(Collected data)
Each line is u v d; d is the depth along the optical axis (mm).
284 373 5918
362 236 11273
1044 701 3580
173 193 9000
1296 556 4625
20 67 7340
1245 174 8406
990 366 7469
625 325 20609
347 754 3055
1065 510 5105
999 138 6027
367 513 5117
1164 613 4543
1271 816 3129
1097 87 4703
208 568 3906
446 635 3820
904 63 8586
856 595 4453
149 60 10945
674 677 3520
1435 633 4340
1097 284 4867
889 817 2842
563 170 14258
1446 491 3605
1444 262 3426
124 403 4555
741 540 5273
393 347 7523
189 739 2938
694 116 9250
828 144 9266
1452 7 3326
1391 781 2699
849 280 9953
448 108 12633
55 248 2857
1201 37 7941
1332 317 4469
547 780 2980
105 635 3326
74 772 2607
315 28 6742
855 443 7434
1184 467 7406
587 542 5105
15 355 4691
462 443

Aim of the exercise. Copy every line of the records, leaving nothing out.

Reply to the exercise.
Each line is u v d; d is the depth along the optical axis (mm).
284 373 5918
362 236 11273
1044 701 3580
173 193 9000
1296 556 4625
20 67 7340
1245 174 8406
990 366 7469
625 325 20609
347 754 3055
1065 510 5105
999 138 6027
367 513 5117
1164 613 4543
1271 816 3129
1097 87 4703
208 568 3906
446 635 3820
904 63 8586
856 595 4453
149 60 10945
674 677 3520
1435 633 4340
1097 284 4867
889 817 2842
563 170 14258
1446 491 3605
1444 262 3426
124 403 4555
741 540 5273
393 347 7523
189 739 2938
694 116 9250
828 144 9266
1452 7 3326
1391 781 2699
849 280 9953
448 108 12633
55 248 2857
1201 37 7941
1332 317 4469
547 780 2980
105 635 3326
74 772 2607
315 28 6742
855 443 7434
1184 467 7406
587 542 5105
15 355 4691
462 443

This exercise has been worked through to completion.